YOUR TASKS:
1. Retype the calculus flashcards from "Set x equal" up to and including "f(x,y) / dy).".
2. Substitute "(239, 14)" for "(239, 41)" in the records, from the line with "172: (235, 50)" up to and including the end of the records. Give only those lines again, otherwise unchanged, and leave the pictures out.

SELECTED EXCERPT:
Test 2: 12.5 to 13.8 Flashcards
What is the arc length of a space curve?
s = integral (a to b) [ ||r’(t)|| ] dt
What is the formula to find curvature?
K = ||T’(t)|| / ||r’(t)||
What is the process for finding position by integration, from acceleration?
- Integrate to get velocity function plus constant. 2. Set t equal to the provided velocity scalar and solve for constant C=C1 + C2 + C3. 3. Integrate again to get position function plus constant. Set t equal to provided position scalar and solve for constant C=C1 + C2 + C3.
What is the formula for unit tangent vector?
T = r’(t) / ||r’(t)||
What is the formula for unit normal vector?
N = T’(t) / ||T’(t)||
How do you draw level curves / contour lines?
Use f(x,y) = c and draw the function for changing values of c.
How do you find the limit of a function of x and y?
Set x equal to zero and find the limit. Set y equal to zero and find the limit. Set y equal to x and find the limit. If either of the limits don’t match the final one, the limit does not exist.
How do you find partial derivatives using the definition of partial derivatives?
To find F_x, Lim x->0 of f(x+dx, y) - f(x,y) / dx. To find F_y, Lim x->0 of f(x+dx,y) - f(x,y) / dy).
What is the formula for the total differential of the independent variables z?
dz = pdz / pdx * dx + pdz / pdy * dy where pd = partial derivative
What is the process to find maximum possible error in a measurement?
- Find the equation for the desired measurement. 2. Take the total differential of of the desired variable representing the desired measurement, using the provided possible error for dx/dy/dz. 3. Divide the total differential by the actual desired measurement, substituting in provided measurement components. Do not use negatives.
What is the chain rule for one independent variable?
dw/dt = pdw/pdx * dx/dt + pdw/pdy * dy/dt
What is the chain rule for two independent variables?
pdw/pds = pdw/pdx * pdx/pds + pdw/pdy * pdy/pds, and pdw/pdt = pdw/pdx * pdx/pdt + pdw/pdy * pdy/pdt
How do you draw a tree?
Start at the top and draw the dependent variable (usually w), draw x and y and z under w, and draw t(and s if necessary) under x,y and z.
How do you find dy/dx using implicit differentiation?
dy/dx = -F_x(x,y) / F_y(x,y)
How do you find pdz/pdx and pdz/pdy using implicit differentiation?
pdz/pdx = -F_x(x,y,z)/F_z(x,y,z). pdz/pdy = -F_y(x,y,z)/F_z(x,y,z)

SOURCE MATERIAL:
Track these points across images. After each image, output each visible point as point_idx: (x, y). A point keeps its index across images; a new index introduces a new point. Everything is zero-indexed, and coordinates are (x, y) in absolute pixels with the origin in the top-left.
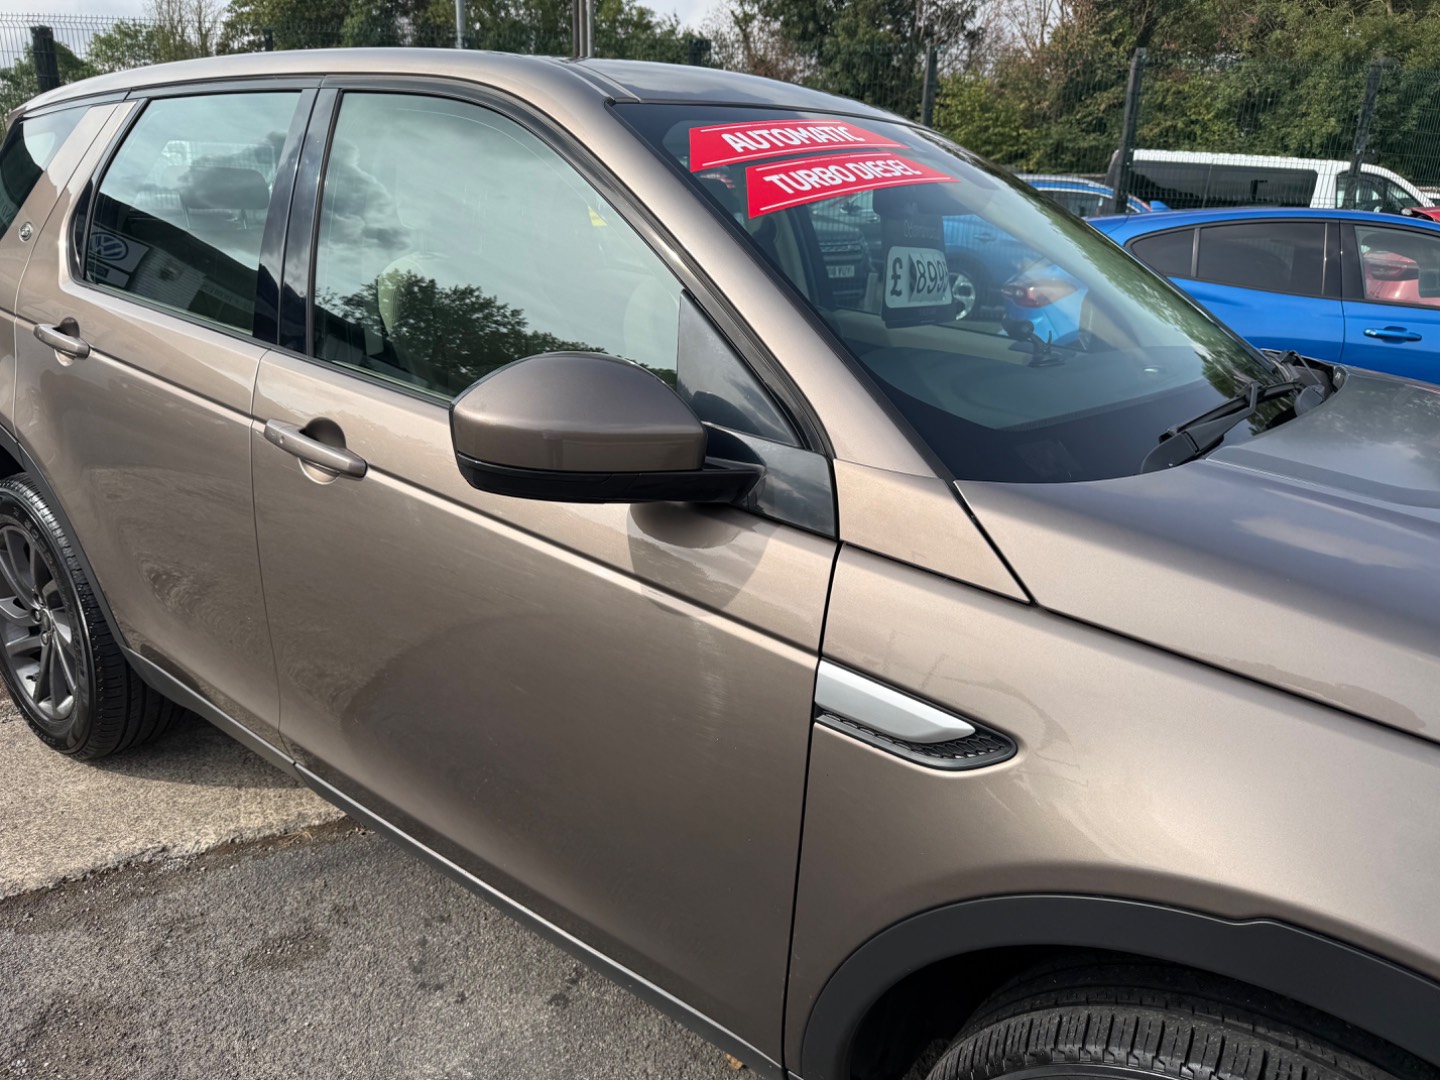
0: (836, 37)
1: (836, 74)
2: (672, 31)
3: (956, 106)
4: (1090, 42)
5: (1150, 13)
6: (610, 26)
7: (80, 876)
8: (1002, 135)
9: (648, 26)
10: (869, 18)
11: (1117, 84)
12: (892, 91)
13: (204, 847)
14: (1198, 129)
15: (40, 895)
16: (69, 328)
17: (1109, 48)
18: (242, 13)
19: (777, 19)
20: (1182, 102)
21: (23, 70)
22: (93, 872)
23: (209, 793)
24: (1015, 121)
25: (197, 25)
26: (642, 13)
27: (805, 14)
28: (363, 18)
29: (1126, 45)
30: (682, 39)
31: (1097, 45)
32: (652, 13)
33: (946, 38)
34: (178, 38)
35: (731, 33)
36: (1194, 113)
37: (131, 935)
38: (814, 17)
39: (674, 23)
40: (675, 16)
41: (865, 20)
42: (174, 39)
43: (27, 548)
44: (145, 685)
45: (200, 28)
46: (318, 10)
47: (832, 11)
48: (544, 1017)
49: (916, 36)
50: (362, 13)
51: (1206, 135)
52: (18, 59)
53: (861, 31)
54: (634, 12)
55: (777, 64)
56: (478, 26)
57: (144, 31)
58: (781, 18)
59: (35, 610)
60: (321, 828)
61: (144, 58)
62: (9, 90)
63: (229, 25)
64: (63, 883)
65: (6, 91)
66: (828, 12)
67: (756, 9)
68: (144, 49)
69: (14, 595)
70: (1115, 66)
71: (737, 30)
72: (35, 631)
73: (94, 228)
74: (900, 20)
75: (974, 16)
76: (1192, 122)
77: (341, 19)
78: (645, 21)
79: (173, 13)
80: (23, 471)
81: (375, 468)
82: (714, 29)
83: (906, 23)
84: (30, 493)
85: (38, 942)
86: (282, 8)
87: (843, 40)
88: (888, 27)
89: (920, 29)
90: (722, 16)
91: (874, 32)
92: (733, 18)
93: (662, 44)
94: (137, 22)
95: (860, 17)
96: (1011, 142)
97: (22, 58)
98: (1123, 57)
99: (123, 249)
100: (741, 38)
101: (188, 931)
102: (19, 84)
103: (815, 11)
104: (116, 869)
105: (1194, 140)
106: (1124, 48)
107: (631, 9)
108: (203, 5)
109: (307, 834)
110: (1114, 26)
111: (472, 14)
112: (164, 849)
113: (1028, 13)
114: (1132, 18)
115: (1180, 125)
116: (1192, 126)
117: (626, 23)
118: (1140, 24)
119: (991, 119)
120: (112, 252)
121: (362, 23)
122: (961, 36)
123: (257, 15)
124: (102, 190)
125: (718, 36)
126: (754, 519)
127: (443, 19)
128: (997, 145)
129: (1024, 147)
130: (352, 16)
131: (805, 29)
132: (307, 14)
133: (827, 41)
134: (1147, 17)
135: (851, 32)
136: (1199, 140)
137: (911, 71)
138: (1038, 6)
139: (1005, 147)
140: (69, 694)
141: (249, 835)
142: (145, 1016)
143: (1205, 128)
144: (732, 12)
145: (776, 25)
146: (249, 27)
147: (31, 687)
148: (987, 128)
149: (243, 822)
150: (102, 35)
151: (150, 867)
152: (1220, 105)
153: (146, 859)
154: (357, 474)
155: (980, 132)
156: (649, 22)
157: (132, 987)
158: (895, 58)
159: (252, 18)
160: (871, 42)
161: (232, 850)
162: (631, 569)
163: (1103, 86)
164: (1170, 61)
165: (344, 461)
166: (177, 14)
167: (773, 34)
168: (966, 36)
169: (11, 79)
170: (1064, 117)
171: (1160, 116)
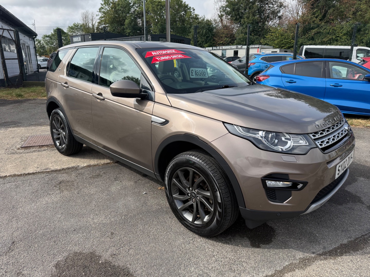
0: (244, 19)
1: (244, 28)
2: (203, 20)
3: (275, 35)
4: (310, 17)
5: (325, 9)
6: (188, 19)
7: (66, 168)
8: (287, 42)
9: (198, 19)
10: (252, 14)
11: (317, 28)
12: (259, 32)
13: (84, 166)
14: (339, 38)
15: (60, 170)
16: (66, 83)
17: (315, 19)
18: (102, 20)
19: (229, 15)
20: (334, 32)
21: (53, 35)
22: (68, 168)
23: (86, 160)
24: (290, 38)
25: (92, 23)
26: (196, 15)
27: (236, 14)
28: (130, 20)
29: (319, 18)
30: (206, 21)
31: (312, 18)
32: (199, 15)
33: (273, 18)
34: (87, 26)
35: (218, 19)
36: (338, 34)
37: (73, 175)
38: (239, 14)
39: (204, 18)
40: (204, 16)
41: (251, 15)
42: (87, 27)
43: (58, 120)
44: (76, 141)
45: (92, 24)
46: (119, 18)
47: (243, 13)
48: (133, 184)
49: (265, 18)
50: (129, 18)
51: (341, 40)
52: (52, 33)
53: (250, 17)
54: (194, 15)
55: (229, 27)
56: (157, 20)
57: (80, 25)
58: (230, 15)
59: (59, 131)
60: (103, 164)
61: (80, 31)
62: (50, 40)
63: (99, 23)
64: (63, 169)
65: (49, 40)
66: (242, 13)
67: (224, 13)
68: (80, 29)
69: (56, 129)
70: (316, 23)
71: (219, 19)
72: (59, 134)
73: (70, 69)
74: (261, 14)
75: (280, 12)
76: (337, 37)
77: (125, 20)
78: (197, 17)
79: (86, 20)
80: (59, 107)
81: (106, 99)
82: (214, 18)
83: (262, 15)
84: (59, 111)
85: (60, 175)
86: (111, 18)
87: (246, 20)
88: (258, 16)
89: (266, 16)
90: (216, 15)
91: (254, 17)
92: (218, 16)
93: (201, 23)
94: (78, 23)
95: (250, 14)
96: (289, 44)
97: (52, 32)
98: (318, 21)
99: (74, 72)
100: (220, 20)
101: (81, 174)
102: (52, 38)
103: (239, 13)
104: (71, 168)
105: (338, 41)
106: (319, 19)
107: (193, 15)
108: (93, 18)
109: (101, 165)
110: (316, 13)
111: (155, 18)
112: (78, 166)
113: (293, 11)
114: (321, 11)
115: (334, 37)
116: (337, 38)
117: (192, 18)
118: (323, 12)
119: (284, 38)
120: (72, 73)
121: (129, 21)
122: (277, 18)
123: (105, 20)
124: (71, 63)
125: (215, 20)
126: (148, 101)
127: (148, 19)
128: (286, 44)
129: (293, 45)
130: (127, 19)
131: (236, 18)
132: (117, 19)
133: (242, 20)
134: (325, 10)
135: (248, 18)
136: (339, 41)
137: (264, 27)
138: (296, 9)
139: (287, 45)
140: (64, 144)
141: (92, 165)
142: (75, 182)
143: (341, 38)
144: (218, 14)
145: (229, 17)
146: (103, 23)
147: (58, 144)
148: (282, 40)
149: (91, 163)
150: (70, 26)
151: (76, 168)
152: (345, 32)
153: (76, 167)
154: (104, 100)
155: (281, 41)
156: (198, 17)
157: (73, 179)
158: (260, 24)
159: (104, 21)
160: (253, 20)
161: (89, 166)
162: (134, 107)
163: (313, 28)
164: (331, 21)
165: (102, 98)
166: (87, 21)
167: (228, 19)
168: (278, 17)
169: (50, 37)
170: (303, 37)
171: (329, 35)
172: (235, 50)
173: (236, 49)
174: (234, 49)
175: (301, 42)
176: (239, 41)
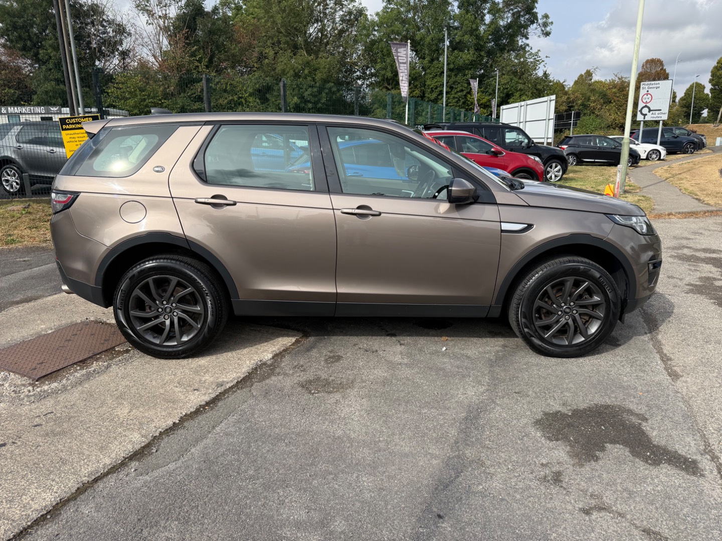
0: (46, 50)
1: (51, 70)
3: (126, 88)
4: (187, 60)
5: (212, 48)
8: (153, 103)
13: (270, 357)
14: (243, 101)
16: (218, 197)
17: (197, 63)
20: (234, 89)
24: (158, 96)
27: (23, 36)
29: (204, 62)
31: (190, 62)
33: (109, 54)
36: (240, 94)
49: (92, 52)
66: (37, 36)
70: (201, 72)
75: (122, 43)
76: (240, 98)
81: (384, 213)
87: (51, 52)
89: (93, 48)
98: (204, 68)
103: (29, 35)
106: (204, 64)
110: (197, 54)
113: (152, 45)
114: (204, 50)
115: (235, 99)
118: (208, 53)
119: (146, 95)
122: (117, 54)
131: (25, 45)
134: (211, 51)
138: (157, 42)
143: (246, 101)
148: (145, 100)
151: (265, 365)
152: (250, 90)
154: (379, 215)
155: (141, 101)
163: (197, 81)
164: (224, 70)
165: (375, 212)
168: (120, 53)
170: (182, 95)
171: (226, 94)
172: (43, 116)
173: (44, 114)
174: (41, 114)
175: (181, 104)
176: (44, 97)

PER-TASK ANSWERS:
1.
Set x equal to zero and find the limit. Set y equal to zero and find the limit. Set y equal to x and find the limit. If either of the limits don’t match the final one, the limit does not exist.
How do you find partial derivatives using the definition of partial derivatives?
To find F_x, Lim x->0 of f(x+dx, y) - f(x,y) / dx. To find F_y, Lim x->0 of f(x+dx,y) - f(x,y) / dy).

2.
172: (235, 50)
173: (236, 49)
174: (234, 49)
175: (301, 42)
176: (239, 14)
0: (46, 50)
1: (51, 70)
3: (126, 88)
4: (187, 60)
5: (212, 48)
8: (153, 103)
13: (270, 357)
14: (243, 101)
16: (218, 197)
17: (197, 63)
20: (234, 89)
24: (158, 96)
27: (23, 36)
29: (204, 62)
31: (190, 62)
33: (109, 54)
36: (240, 94)
49: (92, 52)
66: (37, 36)
70: (201, 72)
75: (122, 43)
76: (240, 98)
81: (384, 213)
87: (51, 52)
89: (93, 48)
98: (204, 68)
103: (29, 35)
106: (204, 64)
110: (197, 54)
113: (152, 45)
114: (204, 50)
115: (235, 99)
118: (208, 53)
119: (146, 95)
122: (117, 54)
131: (25, 45)
134: (211, 51)
138: (157, 42)
143: (246, 101)
148: (145, 100)
151: (265, 365)
152: (250, 90)
154: (379, 215)
155: (141, 101)
163: (197, 81)
164: (224, 70)
165: (375, 212)
168: (120, 53)
170: (182, 95)
171: (226, 94)
172: (43, 116)
173: (44, 114)
174: (41, 114)
175: (181, 104)
176: (44, 97)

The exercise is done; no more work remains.